As a student, Vedis wished for someone to guide him, now he works with other alumni to advise students at St George’s Secondary School, Sikri, to set them up for success.

By Ján Michalko 

Initially published on

Vedis has taken on the role of general secretary of his association and is working with others to get it fully registered and grow its membership. 

“We were in the same primary school 19 years ago! But we were still in touch. We work in the same company now, but back then, she asked me what I studied, and when I said that I studied pharmacy, she told me, why don’t you come work with us, in my company!” 

Networking is one of the benefits Vedis recognizes come with alumni associations.  This motivated him to take an active role in building the alumni association for St. George’s Secondary School, Sikri, his alma mater.

The alumni association at St. George’s Secondary School, Sikri, was run informally for several years. For five years, Vedis and other alumni association officials have actively rallied 200 alumni to register with the association and engage in alumni activities to support each other and their alma mater. 

Following the COVID-19 pandemic outbreak in Kenya in 2020, alumni meetings moved online. Discussions are mostly conducted on WhatsApp.But due to school closure, to mitigate the spread of the disease, alumni support activities stalled such as the supply of sanitary towels to students in their alma mater. 

But alumni of the school are still determined to fundraise to construct a school library and laboratory which the school is in dire need. As they attempt to recruit more alumni to offer support, Vedis is quick to point out that more recent graduates of the school are still apprehensive in joining the association.

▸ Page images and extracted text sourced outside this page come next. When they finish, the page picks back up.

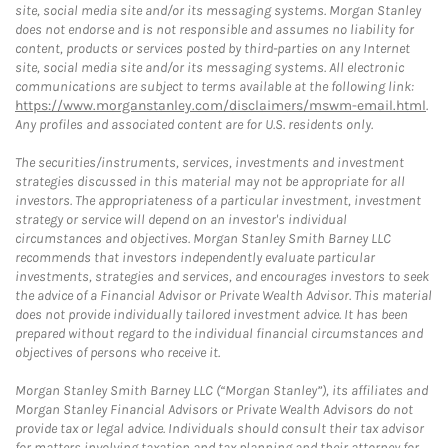
site, social media site and/or its messaging systems. Morgan Stanley
does not endorse and is not responsible and assumes no liability for
content, products or services posted by third-parties on any Internet
site, social media site and/or its messaging systems. All electronic
communications are subject to terms available at the following link:
https://www.morganstanley.com/disclaimers/mswm-email.html
.
Any profiles and associated content are for U.S. residents only.
The securities/instruments, services, investments and investment
strategies discussed in this material may not be appropriate for all
investors. The appropriateness of a particular investment, investment
strategy or service will depend on an investor's individual
circumstances and objectives. Morgan Stanley Smith Barney LLC
recommends that investors independently evaluate particular
investments, strategies and services, and encourages investors to seek
the advice of a Financial Advisor or Private Wealth Advisor. This material
does not provide individually tailored investment advice. It has been
prepared without regard to the individual financial circumstances and
objectives of persons who receive it.
Morgan Stanley Smith Barney LLC (“Morgan Stanley”), its affiliates and
Morgan Stanley Financial Advisors or Private Wealth Advisors do not
provide tax or legal advice. Individuals should consult their tax advisor
for matters involving taxation and tax planning and their attorney for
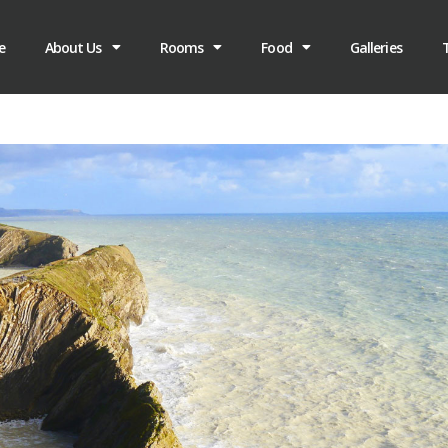
e
About Us
Rooms
Food
Galleries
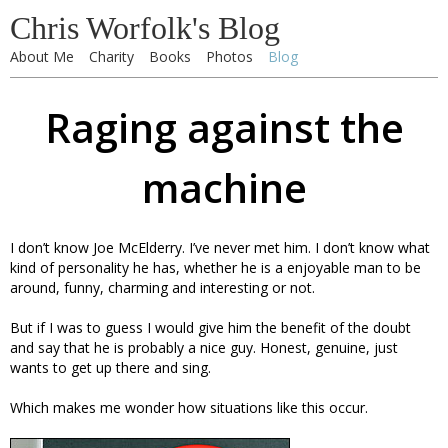
Chris Worfolk's Blog
About Me
Charity
Books
Photos
Blog
Raging against the
machine
I don’t know Joe McElderry. I’ve never met him. I don’t know what
kind of personality he has, whether he is a enjoyable man to be
around, funny, charming and interesting or not.
But if I was to guess I would give him the benefit of the doubt
and say that he is probably a nice guy. Honest, genuine, just
wants to get up there and sing.
Which makes me wonder how situations like this occur.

“Younger alumni are struggling themselves; looking for jobs and starting families makes them reluctant to join, feeling that money is tight.”

Vedis does empathise with these young parents as a young father himself. What drives him is his personal experiences; as a student whose parents struggled to educate him reliant on wellwishers and scholarships and the toll it took on him. He understands how much students in his alma mater need mentorship as well as financial support. 

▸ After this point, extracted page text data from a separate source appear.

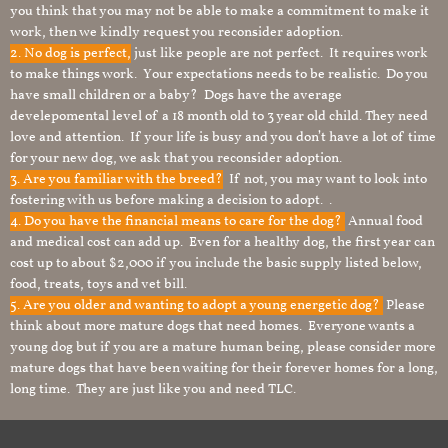
you think that you may not be able to make a commitment to make it
work, then we kindly request you reconsider adoption.
2. No dog is perfect,
just like people are not perfect. It requires work
to make things work. Your expectations needs to be realistic. Do you
have small children or a baby? Dogs have the average
develepomental level of a 18 month old to 3 year old child. They need
love and attention. If your life is busy and you don’t have a lot of time
for your new dog, we ask that you reconsider adoption.
3. Are you familiar with the breed?
If not, you may want to look into
fostering with us before making a decision to adopt. .
4. Do you have the financial means to care for the dog?
Annual food
and medical cost can add up. Even for a healthy dog, the first year can
cost up to about $2,000 if you include the basic supply listed below,
food, treats, toys and vet bill.
5. Are you older and wanting to adopt a young energetic dog?
Please
think about more mature dogs that need homes. Everyone wants a
young dog but if you are a mature human being, please consider more
mature dogs that have been waiting for their forever homes for a long,
long time. They are just like you and need TLC.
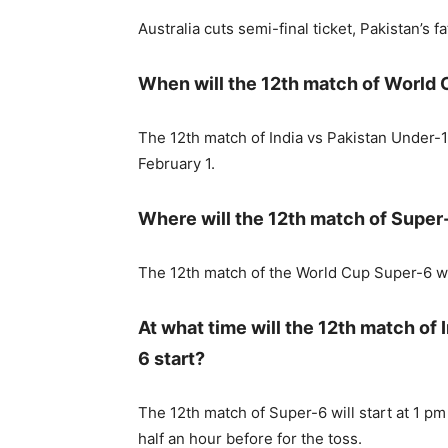
Australia cuts semi-final ticket, Pakistan’s fa
When will the 12th match of World
The 12th match of India vs Pakistan Under-
February 1.
Where will the 12th match of Super
The 12th match of the World Cup Super-6 wi
At what time will the 12th match of
6 start?
The 12th match of Super-6 will start at 1 pm 
half an hour before for the toss.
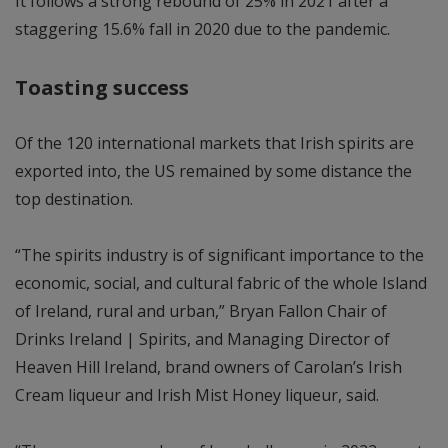
It follows a strong rebound of 25% in 2021 after a
staggering 15.6% fall in 2020 due to the pandemic.
Toasting success
Of the 120 international markets that Irish spirits are
exported into, the US remained by some distance the
top destination.
“The spirits industry is of significant importance to the
economic, social, and cultural fabric of the whole Island
of Ireland, rural and urban,” Bryan Fallon Chair of
Drinks Ireland | Spirits, and Managing Director of
Heaven Hill Ireland, brand owners of Carolan’s Irish
Cream liqueur and Irish Mist Honey liqueur, said.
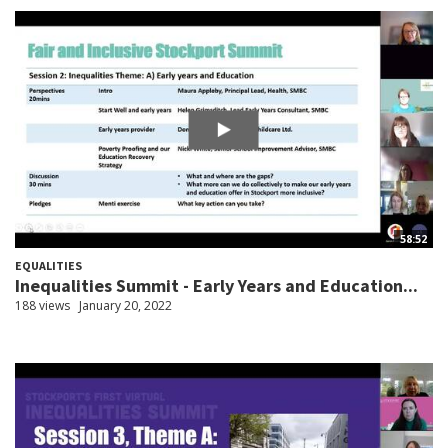
58:52
EQUALITIES
Inequalities Summit - Early Years and Education...
188 views
January 20, 2022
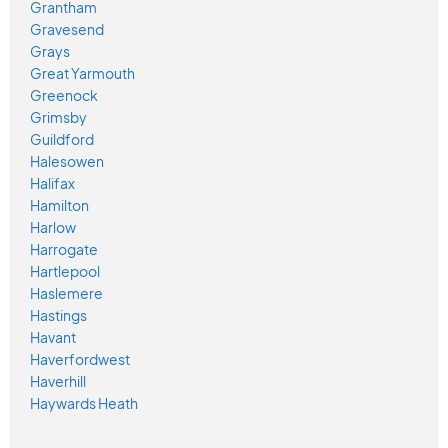
Grantham
Gravesend
Grays
Great Yarmouth
Greenock
Grimsby
Guildford
Halesowen
Halifax
Hamilton
Harlow
Harrogate
Hartlepool
Haslemere
Hastings
Havant
Haverfordwest
Haverhill
Haywards Heath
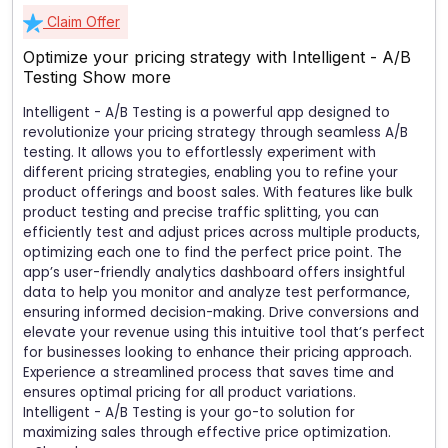
Claim Offer
Optimize your pricing strategy with Intelligent - A/B
Testing
Show more
Intelligent - A/B Testing is a powerful app designed to
revolutionize your pricing strategy through seamless A/B
testing. It allows you to effortlessly experiment with
different pricing strategies, enabling you to refine your
product offerings and boost sales. With features like bulk
product testing and precise traffic splitting, you can
efficiently test and adjust prices across multiple products,
optimizing each one to find the perfect price point. The
app’s user-friendly analytics dashboard offers insightful
data to help you monitor and analyze test performance,
ensuring informed decision-making. Drive conversions and
elevate your revenue using this intuitive tool that’s perfect
for businesses looking to enhance their pricing approach.
Experience a streamlined process that saves time and
ensures optimal pricing for all product variations.
Intelligent - A/B Testing is your go-to solution for
maximizing sales through effective price optimization.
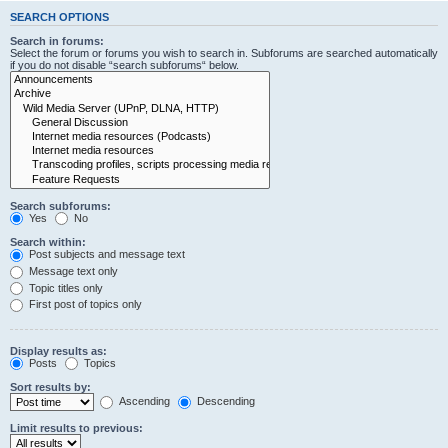
SEARCH OPTIONS
Search in forums:
Select the forum or forums you wish to search in. Subforums are searched automatically
if you do not disable “search subforums“ below.
Search subforums:
Yes
No
Search within:
Post subjects and message text
Message text only
Topic titles only
First post of topics only
Display results as:
Posts
Topics
Sort results by:
Ascending
Descending
Limit results to previous:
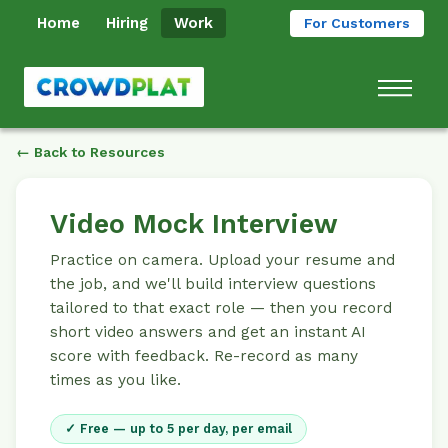
Home
Hiring
Work
For Customers
← Back to Resources
Video Mock Interview
Practice on camera. Upload your resume and
the job, and we'll build interview questions
tailored to that exact role — then you record
short video answers and get an instant AI
score with feedback. Re-record as many
times as you like.
✓ Free — up to 5 per day, per email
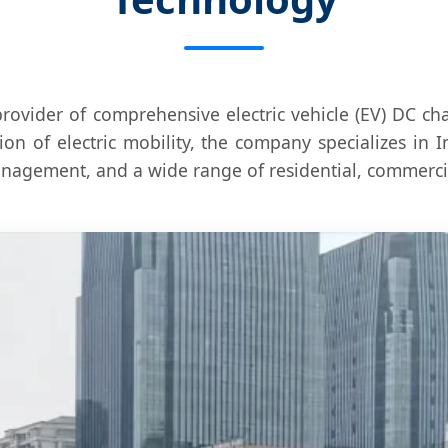
provider of comprehensive electric vehicle (EV) DC c
ion of electric mobility, the company specializes in
agement, and a wide range of residential, commercial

Vedis is the first one in his family to go to university, which he credits to the wellwishers who supported his education. He does, however, admit that he wanted to be a pilot but due to the lack of mentorship and guidance, he selected the wrong courses which impeded him from pursuing his dream career.

“If [only] I had mentorship and somebody to tell me when you want to do this, you’re supposed to do this.”

But Vedis channels all his experiences into his work and commitment to the alumni association to support the next generation. 

Together with other alumni leaders, Vedis attends meetings organised by Future First Kenya to learn how to strengthen their association.